However, it was on the insistence of all the other component parties that Asif Zardari finally suggested that they should hand over their resignations to the party heads at the first place.

Second phase

The PDM chief said the steering committee in its meeting on Wednesday would also finalise a schedule for holding countrywide protests at the divisional headquarters level. Besides this, he said, the steering committee members would also look into the options of giving nationwide call for a shutterdown and wheel-jam strike, besides finalising the strategy and date for the proposed long march towards Islamabad.

The sources said the PDM leadership had decided that the date for the long march, if finalised by the steering committee, would be announced during the Lahore public meeting. The committee members would also look into the option of converting the long march into an indefinite sit-in.

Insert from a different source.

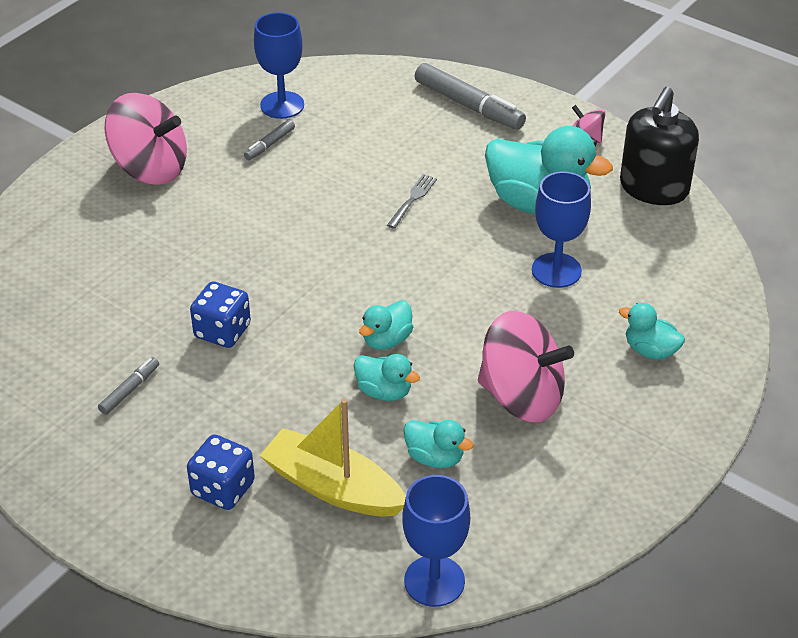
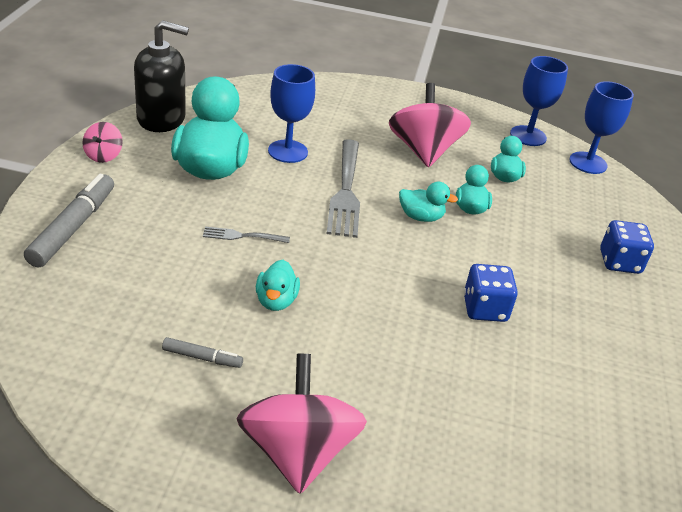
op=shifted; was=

PML-N secretary general Ahsan Iqbal had said that his party wanted to start the proposed long march while carrying their resignations and submit them at the time of the sit-in. “We should go into long march with resignations. Then there will be no by-elections on such a large scale. Then there will be no option but to go for general elections,” he had said.

“The choice is either you have controversial by-elections or non-controversial general elections,” he said, adding that it would not be possible to hold by-elections on more than 100 seats of the National Assembly.

The PDM chief said all the participants were unanimous that despite all odds they would hold the public meeting in Lahore at the already announced venue of Minar-i-Pakistan.

Maulana Fazl said if the government tried to create any hurdle it would face the same fate which it had faced in Multan. He said they had taken all the decisions “unanimously”, adding that the opposition would not disappoint the people of the country. “The Lahore rally will be historic and it will be the final nail [in the coffin] of the government,” he declared.

Besides Asif Zardari and Nawaz Sharif, chief of his own faction of the Balochistan National Party Sardar Akhtar Mengal also participated in the meeting through a video link.